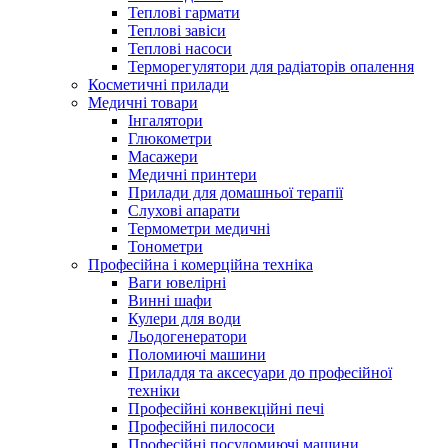
Теплові гармати
Теплові завіси
Теплові насоси
Терморегулятори для радіаторів опалення
Косметичні прилади
Медичні товари
Інгалятори
Глюкометри
Масажери
Медичні принтери
Прилади для домашньої терапії
Слухові апарати
Термометри медичні
Тонометри
Професійна і комерційна техніка
Ваги ювелірні
Винні шафи
Кулери для води
Льодогенератори
Поломиючі машини
Приладдя та аксесуари до професійної
техніки
Професійні конвекційні печі
Професійні пилососи
Професійні посудомиючі машини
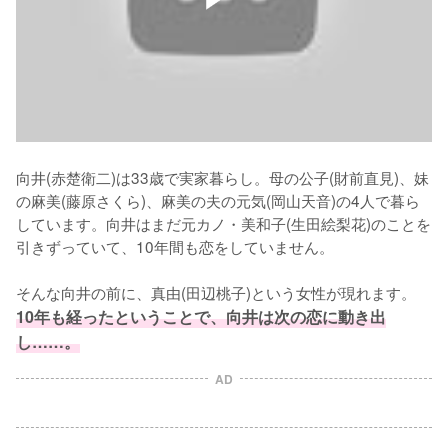
向井(赤楚衛二)は33歳で実家暮らし。母の公子(財前直見)、妹
の麻美(藤原さくら)、麻美の夫の元気(岡山天音)の4人で暮ら
しています。向井はまだ元カノ・美和子(生田絵梨花)のことを
引きずっていて、10年間も恋をしていません。

そんな向井の前に、真由(田辺桃子)という女性が現れます。
10年も経ったということで、向井は次の恋に動き出
し……。
AD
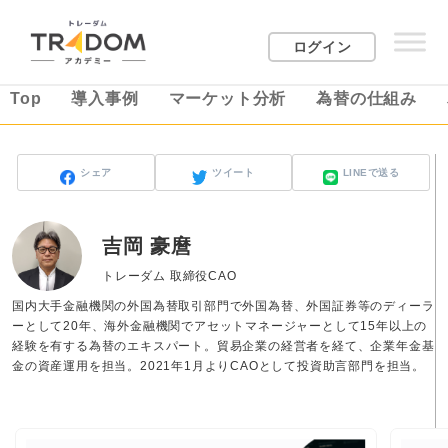
ログイン
Top
導入事例
マーケット分析
為替の仕組み
シェア
ツイート
LINEで送る
吉岡 豪麿
トレーダム 取締役CAO
国内大手金融機関の外国為替取引部門で外国為替、外国証券等のディーラ
ーとして20年、海外金融機関でアセットマネージャーとして15年以上の
経験を有する為替のエキスパート。貿易企業の経営者を経て、企業年金基
金の資産運用を担当。2021年1月よりCAOとして投資助言部門を担当。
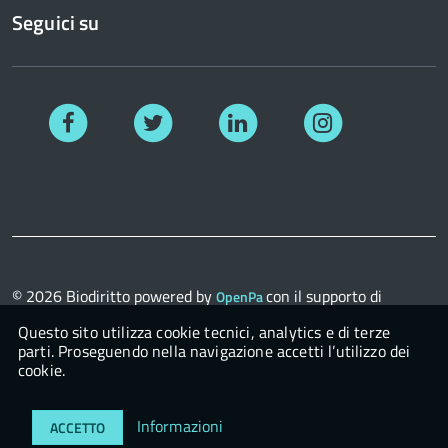
Seguici su
Facebook
Twitter
Linkedin
Instagram
© 2026
Biodiritto
powered by
con il supporto di
OpenPa
OpenContent Scarl
Questo sito utilizza cookie tecnici, analytics e di terze
parti. Proseguendo nella navigazione accetti l’utilizzo dei
cookie.
Login
Informazioni
ACCETTO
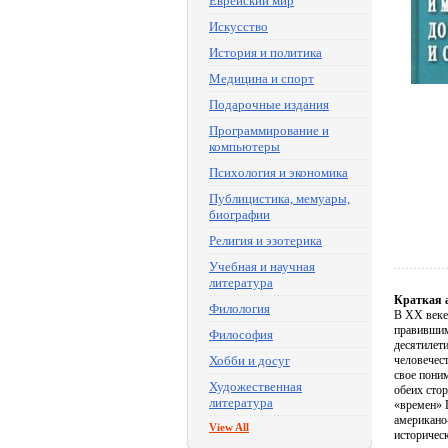
Еврейский мир
Искусство
История и политика
Медицина и спорт
Подарочные издания
Программирование и
компьютеры
Психология и экономика
Публицистика, мемуары,
биографии
Религия и эзотерика
Учебная и научная
литература
Краткая 
Филология
В XX веке 
правившим
Философия
десятилети
Хобби и досуг
человечест
свое пони
Художественная
обеих стор
литература
«времен» П
американо
View All
историчес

-------

### YOUR TASK
Exactly the lines starting at the one above with "経験を有する為替のエキスパート。貿易企業の経営者を経て、企業年金基" and ending at the one with "Медицина и спорт" should be printed, and nothing else. Omit the pictures.

### ANSWER TO THE PROBLEM
経験を有する為替のエキスパート。貿易企業の経営者を経て、企業年金基
金の資産運用を担当。2021年1月よりCAOとして投資助言部門を担当。
Seguici su
Facebook
Twitter
Linkedin
Instagram
© 2026
Biodiritto
powered by
con il supporto di
OpenPa
OpenContent Scarl
Questo sito utilizza cookie tecnici, analytics e di terze
parti. Proseguendo nella navigazione accetti l’utilizzo dei
cookie.
Login
Informazioni
ACCETTO
Еврейский мир
Искусство
История и политика
Медицина и спорт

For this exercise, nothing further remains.